ACTIVITY
Retype the entries below word for word, leaving out every picture.

EXTRACTED RECORDS
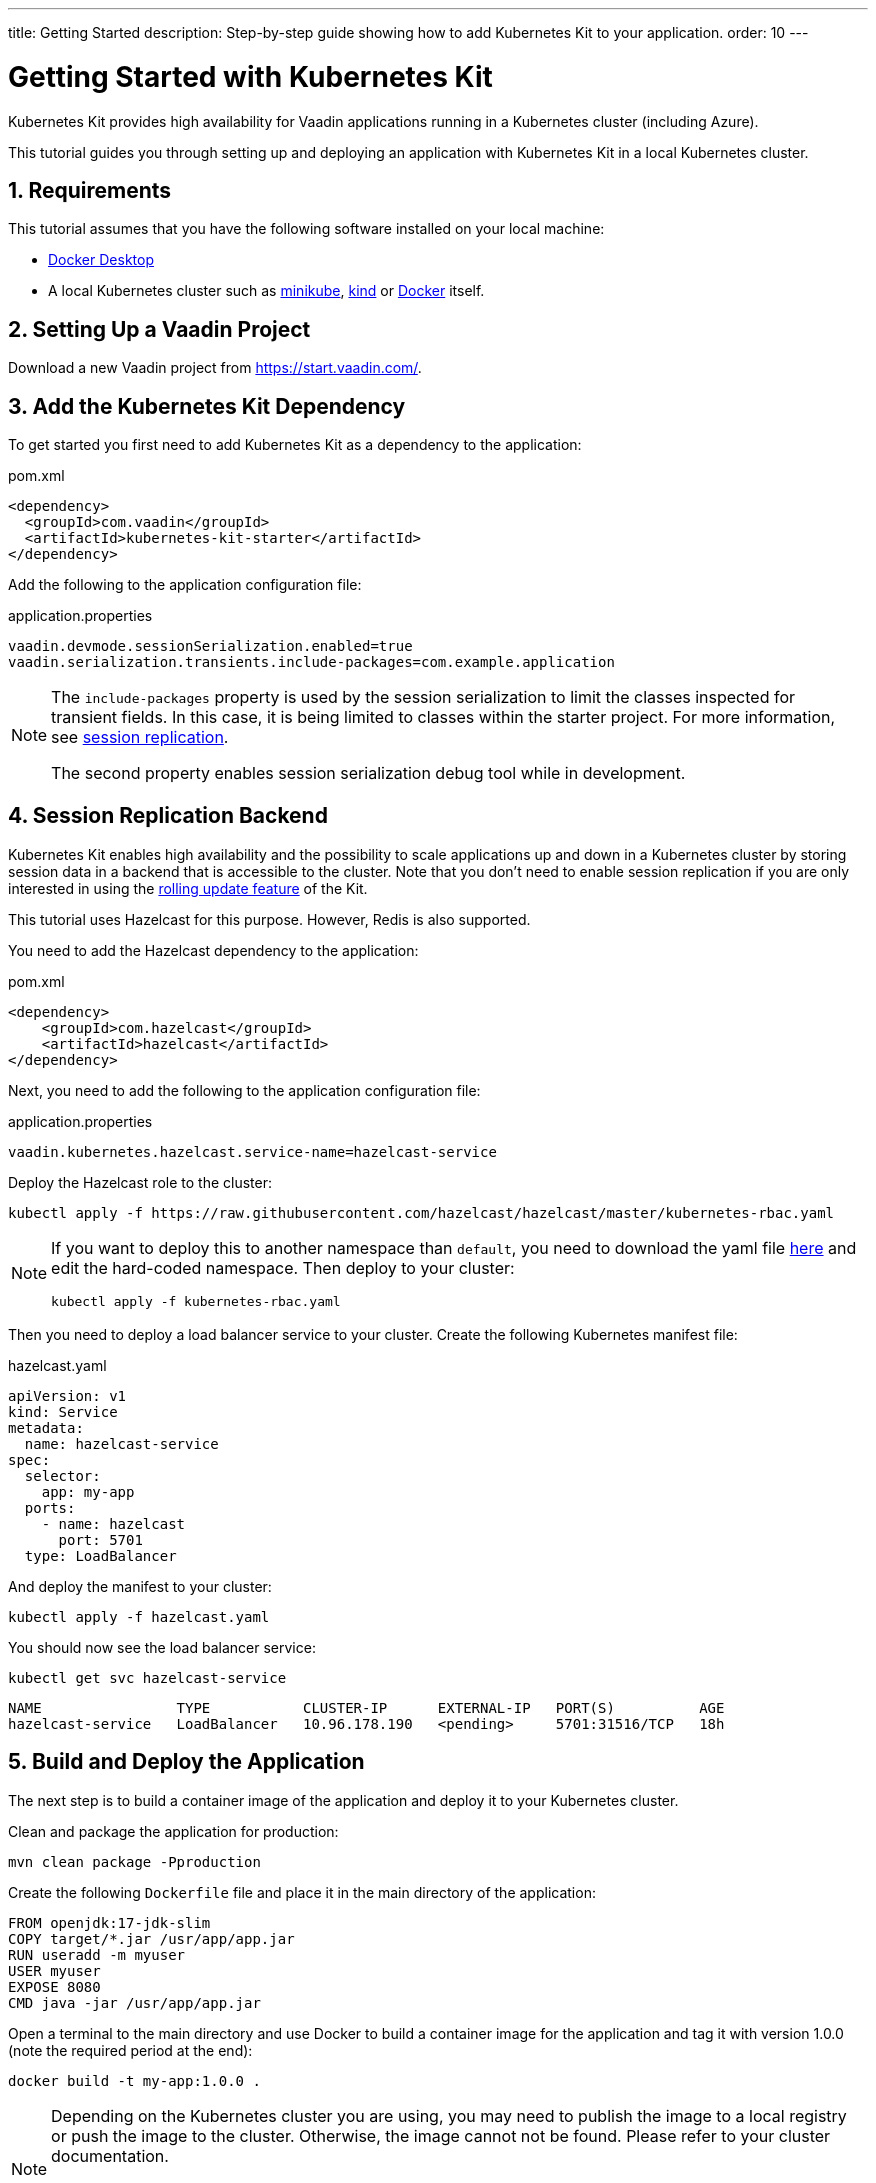 ---
title: Getting Started
description: Step-by-step guide showing how to add Kubernetes Kit
  to your application.
order: 10
---

= Getting Started with Kubernetes Kit
:sectnums:

Kubernetes Kit provides high availability for Vaadin applications
 running in a Kubernetes cluster (including Azure).

This tutorial guides you through setting up and deploying
 an application with Kubernetes Kit in a local Kubernetes
 cluster.

== Requirements

This tutorial assumes that you have the following software
 installed on your local machine:

- https://www.docker.com/products/docker-desktop/[Docker Desktop^]
- A local Kubernetes cluster such as
 https://minikube.sigs.k8s.io/docs/start/[minikube^],
 https://kind.sigs.k8s.io/docs/user/quick-start/[kind^] or
 https://docs.docker.com/desktop/kubernetes/[Docker^] itself.

== Setting Up a Vaadin Project

Download a new Vaadin project from https://start.vaadin.com/[^].

== Add the Kubernetes Kit Dependency

To get started you first need to add Kubernetes Kit as a
 dependency to the application:

.pom.xml
[source,xml]
----
<dependency>
  <groupId>com.vaadin</groupId>
  <artifactId>kubernetes-kit-starter</artifactId>
</dependency>
----

Add the following to the application configuration file:

.application.properties
[source,properties]
----
vaadin.devmode.sessionSerialization.enabled=true
vaadin.serialization.transients.include-packages=com.example.application
----

[NOTE]
====
The `include-packages` property is used by the session serialization to limit the classes inspected for transient fields. In this case, it is being limited to classes within the starter project. For more information, see <<{articles}/tools/kubernetes/session-replication#kubernetes-kit-session-replication,session replication>>.

The second property enables session serialization debug tool while in development.

====

== Session Replication Backend

Kubernetes Kit enables high availability and the possibility to scale applications up and down in a Kubernetes cluster by storing session data in a backend that is accessible to the cluster. Note that you don't need to enable session replication if you are only interested in using the <<{articles}/tools/kubernetes/update-version#,rolling update feature>> of the Kit.

This tutorial uses Hazelcast for this purpose. However, Redis is also supported.

You need to add the Hazelcast dependency to the application:

.pom.xml
[source,xml]
----
<dependency>
    <groupId>com.hazelcast</groupId>
    <artifactId>hazelcast</artifactId>
</dependency>
----

Next, you need to add the following to the application
configuration file:

.application.properties
[source,properties]
----
vaadin.kubernetes.hazelcast.service-name=hazelcast-service
----

Deploy the Hazelcast role to the cluster:

[source,terminal]
kubectl apply -f https://raw.githubusercontent.com/hazelcast/hazelcast/master/kubernetes-rbac.yaml

[NOTE]
====
If you want to deploy this to another namespace than `default`,
you need to download the yaml file https://raw.githubusercontent.com/hazelcast/hazelcast/master/kubernetes-rbac.yaml[here^]
and edit the hard-coded namespace. Then deploy to your cluster:

[source,terminal]
kubectl apply -f kubernetes-rbac.yaml
====

Then you need to deploy a load balancer service to your
 cluster. Create the following Kubernetes manifest file:

.hazelcast.yaml
[source,yaml]
----
apiVersion: v1
kind: Service
metadata:
  name: hazelcast-service
spec:
  selector:
    app: my-app
  ports:
    - name: hazelcast
      port: 5701
  type: LoadBalancer
----

And deploy the manifest to your cluster:

[source,terminal]
kubectl apply -f hazelcast.yaml

You should now see the load balancer service:
[source,terminal]
kubectl get svc hazelcast-service

[source,terminal]
----
NAME                TYPE           CLUSTER-IP      EXTERNAL-IP   PORT(S)          AGE
hazelcast-service   LoadBalancer   10.96.178.190   <pending>     5701:31516/TCP   18h
----

== Build and Deploy the Application

The next step is to build a container image of the
application and deploy it to your Kubernetes cluster.

Clean and package the application for production:

[source,terminal]
mvn clean package -Pproduction

Create the following `Dockerfile` file and place it in the
 main directory of the application:

[source,Dockerfile]
----
FROM openjdk:17-jdk-slim
COPY target/*.jar /usr/app/app.jar
RUN useradd -m myuser
USER myuser
EXPOSE 8080
CMD java -jar /usr/app/app.jar
----

Open a terminal to the main directory and use Docker to
build a container image for the application and tag it with
version 1.0.0 (note the required period at the end):

[source,terminal]
docker build -t my-app:1.0.0 .

[NOTE]
====
Depending on the Kubernetes cluster you are using, you may
need to publish the image to a local registry or push the
image to the cluster. Otherwise, the image cannot not be
found. Please refer to your cluster documentation.

If you are using kind on a local machine, you need to load the image to the cluster like this:

[source,terminal]
kind load docker-image my-app:1.0.0
====

Now create a deployment manifest for the application:

.app-v1.yaml
[source,yaml]
----
apiVersion: apps/v1
kind: Deployment
metadata:
  name: my-app-v1
spec:
  replicas: 4
  selector:
    matchLabels:
      app: my-app
      version: 1.0.0
  template:
    metadata:
      labels:
        app: my-app
        version: 1.0.0
    spec:
      containers:
        - name: my-app
          image: my-app:1.0.0
          imagePullPolicy: IfNotPresent
          env:
            - name: APP_VERSION
              value: 1.0.0
          ports:
            - name: http
              containerPort: 8080
            - name: multicast
              containerPort: 5701
---
apiVersion: v1
kind: Service
metadata:
  name: my-app-v1
spec:
  selector:
    app: my-app
    version: 1.0.0
  ports:
    - name: http
      port: 80
      targetPort: http
----

[NOTE]
The multicast port (5701) is only used for session
replication using Hazelcast.

Deploy the manifest to your cluster:

[source,terminal]
kubectl apply -f app-v1.yaml

You should now see 4 pods running in the cluster, for example:
[source,terminal]
kubectl get pods

[source,terminal]
----
NAME                            READY   STATUS    RESTARTS      AGE
my-app-v1-f87bfcbb4-5qjml       1/1     Running   0             22s
my-app-v1-f87bfcbb4-czkzr       1/1     Running   0             22s
my-app-v1-f87bfcbb4-gjqw6       1/1     Running   0             22s
my-app-v1-f87bfcbb4-rxvjb       1/1     Running   0             22s
----

== Ingress Rules

In order to access the application, you need to provide some
ingress rules.

If you don't already have `ingress-nginx` installed in your
cluster, install it with the following command:

[source,terminal]
kubectl apply -f https://raw.githubusercontent.com/kubernetes/ingress-nginx/controller-v1.4.0/deploy/static/provider/cloud/deploy.yaml

Then create an ingress rule manifest file:

.ingress-v1.yaml
[source,yaml]
----
apiVersion: networking.k8s.io/v1
kind: Ingress
metadata:
  name: my-app
  annotations:
    kubernetes.io/ingress.class: "nginx"
    nginx.ingress.kubernetes.io/affinity: "cookie"
    nginx.ingress.kubernetes.io/affinity-mode: "persistent"
spec:
  rules:
    - http:
        paths:
          - path: /
            pathType: Prefix
            backend:
              service:
                name: my-app-v1
                port:
                  number: 80
----

Deploy the manifest to your cluster:

[source,terminal]
kubectl apply -f ingress-v1.yaml

The application should now be available at http://localhost[^]

[NOTE]
====
In order to access the application from your local machine,
it may be necessary to use the `port-forward` utility. In
this case use the following command:

[source,terminal]
kubectl port-forward -n ingress-nginx service/ingress-nginx-controller 8080:80

The application should now be available at http://localhost:8080[^]
====

== Scaling the Application

You can use `kubectl` commands to increase or reduce
the amount of pods used by the deployment. For example, the
following command increases the number of pods to 5:

[source,terminal]
kubectl scale deployment/my-app-v1 --replicas=5

You can also simulate the failure of a specific pod by deleting
 it by name:

[source,terminal]
kubectl delete pod/<pod-name>

.Replace placeholder pod name
[NOTE]
Remember to substitute the name of your application pod.

If you have enabled session replication, this can be used
to check that it is performing as expected. If you open the
application and then delete the pod it is connected to,
when you perform the next action, you should not lose
session data.

== Next Steps

The Kubernetes Kit can also help you roll out a new version of
your application in a Kubernetes cluster.

xref:update-version#[New Version Roll Out, role="button secondary water"]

EXERCISE SOLUTION
 ---
title: Getting Started
description: Step-by-step guide showing how to add Kubernetes Kit
  to your application.
order: 10
---

= Getting Started with Kubernetes Kit
:sectnums:

Kubernetes Kit provides high availability for Vaadin applications
 running in a Kubernetes cluster (including Azure).

This tutorial guides you through setting up and deploying
 an application with Kubernetes Kit in a local Kubernetes
 cluster.

== Requirements

This tutorial assumes that you have the following software
 installed on your local machine:

- https://www.docker.com/products/docker-desktop/[Docker Desktop^]
- A local Kubernetes cluster such as
 https://minikube.sigs.k8s.io/docs/start/[minikube^],
 https://kind.sigs.k8s.io/docs/user/quick-start/[kind^] or
 https://docs.docker.com/desktop/kubernetes/[Docker^] itself.

== Setting Up a Vaadin Project

Download a new Vaadin project from https://start.vaadin.com/[^].

== Add the Kubernetes Kit Dependency

To get started you first need to add Kubernetes Kit as a
 dependency to the application:

.pom.xml
[source,xml]
----
<dependency>
  <groupId>com.vaadin</groupId>
  <artifactId>kubernetes-kit-starter</artifactId>
</dependency>
----

Add the following to the application configuration file:

.application.properties
[source,properties]
----
vaadin.devmode.sessionSerialization.enabled=true
vaadin.serialization.transients.include-packages=com.example.application
----

[NOTE]
====
The `include-packages` property is used by the session serialization to limit the classes inspected for transient fields. In this case, it is being limited to classes within the starter project. For more information, see <<{articles}/tools/kubernetes/session-replication#kubernetes-kit-session-replication,session replication>>.

The second property enables session serialization debug tool while in development.

====

== Session Replication Backend

Kubernetes Kit enables high availability and the possibility to scale applications up and down in a Kubernetes cluster by storing session data in a backend that is accessible to the cluster. Note that you don't need to enable session replication if you are only interested in using the <<{articles}/tools/kubernetes/update-version#,rolling update feature>> of the Kit.

This tutorial uses Hazelcast for this purpose. However, Redis is also supported.

You need to add the Hazelcast dependency to the application:

.pom.xml
[source,xml]
----
<dependency>
    <groupId>com.hazelcast</groupId>
    <artifactId>hazelcast</artifactId>
</dependency>
----

Next, you need to add the following to the application
configuration file:

.application.properties
[source,properties]
----
vaadin.kubernetes.hazelcast.service-name=hazelcast-service
----

Deploy the Hazelcast role to the cluster:

[source,terminal]
kubectl apply -f https://raw.githubusercontent.com/hazelcast/hazelcast/master/kubernetes-rbac.yaml

[NOTE]
====
If you want to deploy this to another namespace than `default`,
you need to download the yaml file https://raw.githubusercontent.com/hazelcast/hazelcast/master/kubernetes-rbac.yaml[here^]
and edit the hard-coded namespace. Then deploy to your cluster:

[source,terminal]
kubectl apply -f kubernetes-rbac.yaml
====

Then you need to deploy a load balancer service to your
 cluster. Create the following Kubernetes manifest file:

.hazelcast.yaml
[source,yaml]
----
apiVersion: v1
kind: Service
metadata:
  name: hazelcast-service
spec:
  selector:
    app: my-app
  ports:
    - name: hazelcast
      port: 5701
  type: LoadBalancer
----

And deploy the manifest to your cluster:

[source,terminal]
kubectl apply -f hazelcast.yaml

You should now see the load balancer service:
[source,terminal]
kubectl get svc hazelcast-service

[source,terminal]
----
NAME                TYPE           CLUSTER-IP      EXTERNAL-IP   PORT(S)          AGE
hazelcast-service   LoadBalancer   10.96.178.190   <pending>     5701:31516/TCP   18h
----

== Build and Deploy the Application

The next step is to build a container image of the
application and deploy it to your Kubernetes cluster.

Clean and package the application for production:

[source,terminal]
mvn clean package -Pproduction

Create the following `Dockerfile` file and place it in the
 main directory of the application:

[source,Dockerfile]
----
FROM openjdk:17-jdk-slim
COPY target/*.jar /usr/app/app.jar
RUN useradd -m myuser
USER myuser
EXPOSE 8080
CMD java -jar /usr/app/app.jar
----

Open a terminal to the main directory and use Docker to
build a container image for the application and tag it with
version 1.0.0 (note the required period at the end):

[source,terminal]
docker build -t my-app:1.0.0 .

[NOTE]
====
Depending on the Kubernetes cluster you are using, you may
need to publish the image to a local registry or push the
image to the cluster. Otherwise, the image cannot not be
found. Please refer to your cluster documentation.

If you are using kind on a local machine, you need to load the image to the cluster like this:

[source,terminal]
kind load docker-image my-app:1.0.0
====

Now create a deployment manifest for the application:

.app-v1.yaml
[source,yaml]
----
apiVersion: apps/v1
kind: Deployment
metadata:
  name: my-app-v1
spec:
  replicas: 4
  selector:
    matchLabels:
      app: my-app
      version: 1.0.0
  template:
    metadata:
      labels:
        app: my-app
        version: 1.0.0
    spec:
      containers:
        - name: my-app
          image: my-app:1.0.0
          imagePullPolicy: IfNotPresent
          env:
            - name: APP_VERSION
              value: 1.0.0
          ports:
            - name: http
              containerPort: 8080
            - name: multicast
              containerPort: 5701
---
apiVersion: v1
kind: Service
metadata:
  name: my-app-v1
spec:
  selector:
    app: my-app
    version: 1.0.0
  ports:
    - name: http
      port: 80
      targetPort: http
----

[NOTE]
The multicast port (5701) is only used for session
replication using Hazelcast.

Deploy the manifest to your cluster:

[source,terminal]
kubectl apply -f app-v1.yaml

You should now see 4 pods running in the cluster, for example:
[source,terminal]
kubectl get pods

[source,terminal]
----
NAME                            READY   STATUS    RESTARTS      AGE
my-app-v1-f87bfcbb4-5qjml       1/1     Running   0             22s
my-app-v1-f87bfcbb4-czkzr       1/1     Running   0             22s
my-app-v1-f87bfcbb4-gjqw6       1/1     Running   0             22s
my-app-v1-f87bfcbb4-rxvjb       1/1     Running   0             22s
----

== Ingress Rules

In order to access the application, you need to provide some
ingress rules.

If you don't already have `ingress-nginx` installed in your
cluster, install it with the following command:

[source,terminal]
kubectl apply -f https://raw.githubusercontent.com/kubernetes/ingress-nginx/controller-v1.4.0/deploy/static/provider/cloud/deploy.yaml

Then create an ingress rule manifest file:

.ingress-v1.yaml
[source,yaml]
----
apiVersion: networking.k8s.io/v1
kind: Ingress
metadata:
  name: my-app
  annotations:
    kubernetes.io/ingress.class: "nginx"
    nginx.ingress.kubernetes.io/affinity: "cookie"
    nginx.ingress.kubernetes.io/affinity-mode: "persistent"
spec:
  rules:
    - http:
        paths:
          - path: /
            pathType: Prefix
            backend:
              service:
                name: my-app-v1
                port:
                  number: 80
----

Deploy the manifest to your cluster:

[source,terminal]
kubectl apply -f ingress-v1.yaml

The application should now be available at http://localhost[^]

[NOTE]
====
In order to access the application from your local machine,
it may be necessary to use the `port-forward` utility. In
this case use the following command:

[source,terminal]
kubectl port-forward -n ingress-nginx service/ingress-nginx-controller 8080:80

The application should now be available at http://localhost:8080[^]
====

== Scaling the Application

You can use `kubectl` commands to increase or reduce
the amount of pods used by the deployment. For example, the
following command increases the number of pods to 5:

[source,terminal]
kubectl scale deployment/my-app-v1 --replicas=5

You can also simulate the failure of a specific pod by deleting
 it by name:

[source,terminal]
kubectl delete pod/<pod-name>

.Replace placeholder pod name
[NOTE]
Remember to substitute the name of your application pod.

If you have enabled session replication, this can be used
to check that it is performing as expected. If you open the
application and then delete the pod it is connected to,
when you perform the next action, you should not lose
session data.

== Next Steps

The Kubernetes Kit can also help you roll out a new version of
your application in a Kubernetes cluster.

xref:update-version#[New Version Roll Out, role="button secondary water"]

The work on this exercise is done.